En Europa, hay ejemplos muy recientes en Alemania (en 2024, Tribunal del distrito de Erfurt); en España, en 2024, el Ayuntamiento de Serra de Outes de Galicia aprobó por unanimidad la Declaración de Derechos del río Tins; en ese mismo país, en 2022, una norma jurídica reconoció la personalidad jurídica a la laguna del Mar Menor y su cuenca.
Hay casos similares en países de otras regiones como Bangladesh o Nueva Zelanda, por citar algunos.
Una necesidad epocal
Las crisis superpuestas que afronta la humanidad pero en especial los sectores menos favorecidos (la inmensa mayoría), a pesar de los relatos ocultadores generadores de ilusiones insostenibles, cada día exigen encontrar respuestas concretas a los problemas más urgentes.
Parece una obviedad, pero sin naturaleza nada nos quedará, nada tendrá sentido, ni el dinero, ni la fama, ni el poder; absolutamente nada tendrá sentido.
Por ello, en medio de las guerras interminables que solo parecen tener utilidad concreta para los fabricantes y vendedores de armas, sigue habiendo personas y colectivos que dedican sus esfuerzos a mantener la vida en lugar de promover la muerte.
A estas alturas, no cabe duda de que la o las alternativas al actual sistema imperante tienen que colocar en un lugar prioritario el mantener, y mejor si es recuperar, el ambiente en que aún vivimos, la naturaleza, la Pachamama.
Como brillantemente lo sintetizara Zaffaroni, a esa certeza se llega desde distintos lugares, desde la ciencia y también desde las culturas ancestrales:
Se trata de “…un encuentro entre una cultura científica que se alarma y otra tradicional que ya conocía el peligro”. [5]
Declarar sujetos de derechos a un mar, un río, un lago o a las abejas no son episodios curiosos, folclóricos o utópicos, son pasos concretos de colectivos conscientes de la realidad que afrontamos; acciones que deberían valorarse e imitarse.
[1] Según datos de la BDPI Base de datos de Pueblos Indígenas u Originarios del Perú.
[2] Antonio Demetrio, R., Cárdenas León, D., Delgado, C., Correa, R., & Espinoza, R. V. (2025).
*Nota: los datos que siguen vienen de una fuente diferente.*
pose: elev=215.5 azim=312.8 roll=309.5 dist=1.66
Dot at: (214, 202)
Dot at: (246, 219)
Traditional ecological knowledge on stingless bees in two Ashaninka communities in the central rainforest of Peru. Ethnobiology and Conservation, 14.
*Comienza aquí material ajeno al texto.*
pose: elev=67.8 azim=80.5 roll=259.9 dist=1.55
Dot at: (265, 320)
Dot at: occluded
[3] Gobierno Regional de Puno, ordenanza regional que declara de preferente interés regional el reconocimiento del lago Titicaca y sus afluentes como sujeto de derecho, OOOO11-2025-GPR-GR Puno, publicada el 7 de agosto de 2025.
[4] Corte Suprema de Justicia de Lima, Tercer Juzgado Especializado en lo Constitucional, Sentencia Resolución Nº 11, Zorro Run Run, expediente 04921-2021-0-1801-JR-DC-03, junio de 2024.
[5] Zaffaroni, E. R. (2011). La Pachamama y el humano. Ediciones Madres de Plaza de Mayo; Ediciones Colihue.